# Prosthetic Making Help



## N. Fantom (Sep 8, 2011)

Hey everyone! Theres a character that i'm working on but can't find the pieces anywhere so i thought id make my own. I have watched Allen H's videos on casting and sculpting so i don't need any help with that (Any tips would be appreciated though). What I need help with is the clay. What type of clay should I use? Where can I get from? How much is it? Thanks in advanced.

-Noah


----------



## Johnmonster (Sep 4, 2009)

Van Akin clay is available at Micheals and Hobby Lobby for about $5 a pound. It's an oil based clay, kind of soft but it's perfectly usable for prosthetic sculpts. It contains no sulfur so if you move on to using silicone, it won't interfere with silicone curing. There is a thread on Hauntforum in which playfx guides several members through a mask sculpt and recommends it for starting out. Look for a thread called "The Coot"


----------



## fontgeek (Jul 24, 2006)

You might look at a book called "Special Makeup Effects", it covers in detail the types of clays to use (and not use) and also goes through the process for using many materials.
The book is well written and it comes with a DVD too.


----------



## Mr_Chicken (Nov 26, 2008)

————————

— EXERCISE SET —
1 - Will you transcribe the forum thread on prosthetic clay, everything from "# Prosthetic Making" down to "Thanks in advanced."?
2 - Can you pick up the forum thread on prosthetic clay at the point where it stops and carry it on?
None of the items is needed for this work.

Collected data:
————————

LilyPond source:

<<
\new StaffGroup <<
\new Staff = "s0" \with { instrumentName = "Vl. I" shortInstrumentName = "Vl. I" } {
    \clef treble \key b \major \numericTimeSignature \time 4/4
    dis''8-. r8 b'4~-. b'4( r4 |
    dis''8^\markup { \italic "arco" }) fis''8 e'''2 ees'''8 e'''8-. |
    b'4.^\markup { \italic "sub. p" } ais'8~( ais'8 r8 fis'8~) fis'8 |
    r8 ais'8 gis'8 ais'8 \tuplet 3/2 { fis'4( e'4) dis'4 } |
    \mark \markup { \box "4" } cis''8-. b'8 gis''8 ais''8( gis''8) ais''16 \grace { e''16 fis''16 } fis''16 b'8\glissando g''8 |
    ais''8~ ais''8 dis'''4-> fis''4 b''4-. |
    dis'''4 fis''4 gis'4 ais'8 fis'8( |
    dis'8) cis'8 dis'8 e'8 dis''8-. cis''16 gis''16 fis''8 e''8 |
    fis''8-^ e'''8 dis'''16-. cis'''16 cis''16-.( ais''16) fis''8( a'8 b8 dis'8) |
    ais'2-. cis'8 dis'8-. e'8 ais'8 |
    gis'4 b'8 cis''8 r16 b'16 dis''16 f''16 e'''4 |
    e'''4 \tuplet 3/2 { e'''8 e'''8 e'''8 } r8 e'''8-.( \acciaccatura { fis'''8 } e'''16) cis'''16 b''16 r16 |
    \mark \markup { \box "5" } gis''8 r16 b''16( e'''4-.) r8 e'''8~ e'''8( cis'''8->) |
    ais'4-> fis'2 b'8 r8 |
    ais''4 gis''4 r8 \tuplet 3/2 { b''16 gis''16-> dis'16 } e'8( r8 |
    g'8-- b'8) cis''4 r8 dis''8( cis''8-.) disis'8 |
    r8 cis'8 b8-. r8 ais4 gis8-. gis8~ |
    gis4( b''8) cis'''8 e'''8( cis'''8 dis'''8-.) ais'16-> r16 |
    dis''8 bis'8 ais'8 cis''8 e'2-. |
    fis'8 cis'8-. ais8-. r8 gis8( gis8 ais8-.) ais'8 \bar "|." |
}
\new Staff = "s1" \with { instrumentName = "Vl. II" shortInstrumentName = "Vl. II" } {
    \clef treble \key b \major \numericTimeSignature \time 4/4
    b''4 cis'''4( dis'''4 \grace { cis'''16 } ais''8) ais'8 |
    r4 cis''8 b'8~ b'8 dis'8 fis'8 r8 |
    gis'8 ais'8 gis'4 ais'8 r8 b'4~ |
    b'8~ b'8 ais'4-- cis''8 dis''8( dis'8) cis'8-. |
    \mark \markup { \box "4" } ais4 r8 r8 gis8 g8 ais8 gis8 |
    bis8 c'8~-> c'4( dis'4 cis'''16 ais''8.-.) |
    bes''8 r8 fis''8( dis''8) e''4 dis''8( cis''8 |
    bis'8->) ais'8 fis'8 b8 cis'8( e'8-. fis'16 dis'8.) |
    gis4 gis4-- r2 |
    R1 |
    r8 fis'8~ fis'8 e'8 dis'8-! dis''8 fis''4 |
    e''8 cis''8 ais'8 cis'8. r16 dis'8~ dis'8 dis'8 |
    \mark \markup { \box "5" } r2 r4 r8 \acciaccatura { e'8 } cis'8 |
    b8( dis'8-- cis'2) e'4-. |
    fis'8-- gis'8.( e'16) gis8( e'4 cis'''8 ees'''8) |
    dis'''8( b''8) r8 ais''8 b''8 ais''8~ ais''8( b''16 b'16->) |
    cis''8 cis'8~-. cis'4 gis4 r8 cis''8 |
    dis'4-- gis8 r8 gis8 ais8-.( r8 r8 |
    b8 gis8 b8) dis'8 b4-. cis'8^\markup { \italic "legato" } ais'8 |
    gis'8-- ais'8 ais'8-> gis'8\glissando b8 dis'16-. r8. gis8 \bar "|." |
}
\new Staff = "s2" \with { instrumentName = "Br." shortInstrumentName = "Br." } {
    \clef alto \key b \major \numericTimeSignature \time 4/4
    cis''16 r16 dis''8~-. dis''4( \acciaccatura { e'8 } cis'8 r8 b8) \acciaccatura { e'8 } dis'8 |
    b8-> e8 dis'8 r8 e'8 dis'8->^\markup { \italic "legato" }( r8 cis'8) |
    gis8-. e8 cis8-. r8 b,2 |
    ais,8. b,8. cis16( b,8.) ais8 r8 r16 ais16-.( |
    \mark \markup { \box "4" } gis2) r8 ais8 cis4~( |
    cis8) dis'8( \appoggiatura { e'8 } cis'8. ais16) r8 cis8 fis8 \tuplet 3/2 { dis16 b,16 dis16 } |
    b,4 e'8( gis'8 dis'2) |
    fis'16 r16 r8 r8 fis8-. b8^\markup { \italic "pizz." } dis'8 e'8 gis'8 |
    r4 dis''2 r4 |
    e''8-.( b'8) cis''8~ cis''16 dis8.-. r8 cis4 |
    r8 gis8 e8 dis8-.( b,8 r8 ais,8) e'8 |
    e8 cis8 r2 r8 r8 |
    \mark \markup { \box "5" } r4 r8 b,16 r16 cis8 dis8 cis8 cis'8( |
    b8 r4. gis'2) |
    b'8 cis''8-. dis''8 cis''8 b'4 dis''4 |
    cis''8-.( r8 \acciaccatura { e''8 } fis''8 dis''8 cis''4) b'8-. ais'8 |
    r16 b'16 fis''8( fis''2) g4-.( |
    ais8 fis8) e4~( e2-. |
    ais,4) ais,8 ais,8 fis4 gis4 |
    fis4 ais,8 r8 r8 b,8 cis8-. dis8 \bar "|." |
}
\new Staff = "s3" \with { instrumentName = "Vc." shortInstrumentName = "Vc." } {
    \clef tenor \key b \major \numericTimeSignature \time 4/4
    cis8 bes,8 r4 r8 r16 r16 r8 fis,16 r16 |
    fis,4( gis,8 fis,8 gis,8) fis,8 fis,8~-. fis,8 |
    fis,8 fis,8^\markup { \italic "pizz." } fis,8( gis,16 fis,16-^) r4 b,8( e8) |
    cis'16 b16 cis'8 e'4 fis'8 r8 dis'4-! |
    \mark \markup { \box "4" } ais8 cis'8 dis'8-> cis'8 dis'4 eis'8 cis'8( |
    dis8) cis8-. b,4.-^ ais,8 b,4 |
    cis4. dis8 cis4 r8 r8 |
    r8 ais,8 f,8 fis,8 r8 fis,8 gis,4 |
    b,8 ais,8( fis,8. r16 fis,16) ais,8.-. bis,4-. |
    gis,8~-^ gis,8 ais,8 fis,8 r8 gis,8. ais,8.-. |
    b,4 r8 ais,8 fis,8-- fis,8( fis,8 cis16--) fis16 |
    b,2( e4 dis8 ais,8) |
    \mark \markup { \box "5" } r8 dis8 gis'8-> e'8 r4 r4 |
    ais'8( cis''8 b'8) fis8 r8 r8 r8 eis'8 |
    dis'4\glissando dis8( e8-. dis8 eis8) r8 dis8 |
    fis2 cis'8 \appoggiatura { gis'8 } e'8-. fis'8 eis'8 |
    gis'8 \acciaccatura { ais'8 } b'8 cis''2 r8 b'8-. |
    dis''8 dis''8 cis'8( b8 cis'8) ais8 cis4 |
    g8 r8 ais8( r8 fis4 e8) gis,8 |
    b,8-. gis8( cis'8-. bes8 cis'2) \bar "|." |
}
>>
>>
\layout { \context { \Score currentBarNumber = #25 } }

————————

— ANSWERS FOR THE TASKS —
1 -
# Prosthetic Making Help



## N. Fantom (Sep 8, 2011)

Hey everyone! Theres a character that i'm working on but can't find the pieces anywhere so i thought id make my own. I have watched Allen H's videos on casting and sculpting so i don't need any help with that (Any tips would be appreciated though). What I need help with is the clay. What type of clay should I use? Where can I get from? How much is it? Thanks in advanced.

2 -
fontgeek said:


> You might look at a book called "Special Makeup Effects", it covers in detail the types of clays to use (and not use) and also goes through the process for using many materials.
> The book is well written and it comes with a DVD too.


Seconded.


----------



## remylass (Sep 18, 2008)

After you guys mentioned this book, I bought a copy. It is awesome. I am less into make-up, and more into masks, but it has great tips.


----------



## fontgeek (Jul 24, 2006)

The casting, sculpting, and painting of the silicone or latex prosthetic is basically the same, and having the full bank of knowledge can only help you get more out of your creative mind and hands. If you are doing masks for active Halloween actors, or stage actors who need to show facial expressions, talk, or be very active, then using partial masks, and or prosthetic appliances is usually a better way to go. But as I said, learn all you can, it can only help.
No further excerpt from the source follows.